Mattia Preti est rapidement attiré par le néo-vénitianisme, qu'il cultive à partir du style du Caravage dont il conserve l'éclairage qui fait alterner les différents plans de lumière et d'ombre, creusant l'espace sans casser le plan de la composition. Parmi les autres influences qui marquent le style de Preti, mentionnons les oeuvres baroques du Guerchin (1591-1666) et de Giovanni Lanfranco (1582-1647), des peintres d'Émilie. Les lignes amples, énergiques, la vitalité des personnages, ainsi que, à certains moments de sa carrière, les textures fluides que ces artistes utilisent inspirent Preti.

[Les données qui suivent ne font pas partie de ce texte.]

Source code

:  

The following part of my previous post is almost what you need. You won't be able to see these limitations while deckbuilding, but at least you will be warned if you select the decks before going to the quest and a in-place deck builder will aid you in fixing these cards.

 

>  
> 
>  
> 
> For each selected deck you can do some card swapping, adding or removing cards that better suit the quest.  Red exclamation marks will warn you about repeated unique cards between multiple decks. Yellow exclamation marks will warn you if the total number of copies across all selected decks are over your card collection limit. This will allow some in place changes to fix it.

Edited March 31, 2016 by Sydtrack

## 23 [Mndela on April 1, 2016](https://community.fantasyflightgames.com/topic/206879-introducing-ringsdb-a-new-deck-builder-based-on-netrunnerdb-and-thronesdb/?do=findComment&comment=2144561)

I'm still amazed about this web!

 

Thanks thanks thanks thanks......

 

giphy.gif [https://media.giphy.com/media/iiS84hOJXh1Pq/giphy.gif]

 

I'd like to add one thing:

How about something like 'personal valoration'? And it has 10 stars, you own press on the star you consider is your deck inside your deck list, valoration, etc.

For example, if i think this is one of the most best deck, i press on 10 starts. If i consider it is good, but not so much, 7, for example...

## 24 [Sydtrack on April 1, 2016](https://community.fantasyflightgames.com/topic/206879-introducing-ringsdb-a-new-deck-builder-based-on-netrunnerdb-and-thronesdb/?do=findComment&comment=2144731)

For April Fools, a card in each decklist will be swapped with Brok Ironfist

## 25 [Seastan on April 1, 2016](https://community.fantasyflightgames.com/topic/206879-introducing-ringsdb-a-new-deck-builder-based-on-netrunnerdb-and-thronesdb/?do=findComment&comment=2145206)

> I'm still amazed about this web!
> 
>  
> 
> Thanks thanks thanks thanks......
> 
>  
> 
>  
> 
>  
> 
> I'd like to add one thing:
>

Festin d'Absalom témoigne des études réalisées par Preti, au cours des années 1640, sur les oeuvres de ses prédécesseurs vénitiens. Le magnifique apparat du festin, depuis le décor somptueux jusqu'au page, s'inspire de Véronèse, dont les oeuvres établirent le modèle de faste historique. Preti n'emprunte non seulement les détails du décor mais aussi l'harmonie des tons, les clairs-obscurs vénitiens et les règles de la plastique du XVIe siècle. Vers 1654, cette progression le conduit à réaliser des oeuvres comme L'Adoration des Mages (Holkham Hall) qui vont bien au-delà de ce qu'expriment ses peintures figuratives romaines des années 1650 pourtant marquées par l'influence vénitienne. Si proche est-il de Véronèse que l'on pourrait y voir un exemple d'un retour à l'art du XVIIe s.

Quand il peint Festin d'Absalom, Preti a maîtrisé le vocabulaire véronésien. Il ne vise aucune renaissance; en vérité, son style est fougueux, vraiment original. Cette étape avait débuté lors de son arrivée à Naples, à la fin de 1656.

Preti a été appelé à Naples pour peindre des fresques votives aux saints patrons de cette ville implorant la cessation de la peste meurtrière de 1656. Et c'est là un temps prospère à la réformation de l'art napolitain. Les deux plus grands maîtres de l'école napolitaine viennent de mourir - Giuseppe Ribera en 1652 et Massimo Stanzione, victime de la peste - comme tant d'autres artistes d'envergure. L'arrivée de Preti à Naples coïncide avec le retour du prodige napolitain Luca Giordano (1634-1705) qui revient d'un séjour d'études à Rome et à Venise.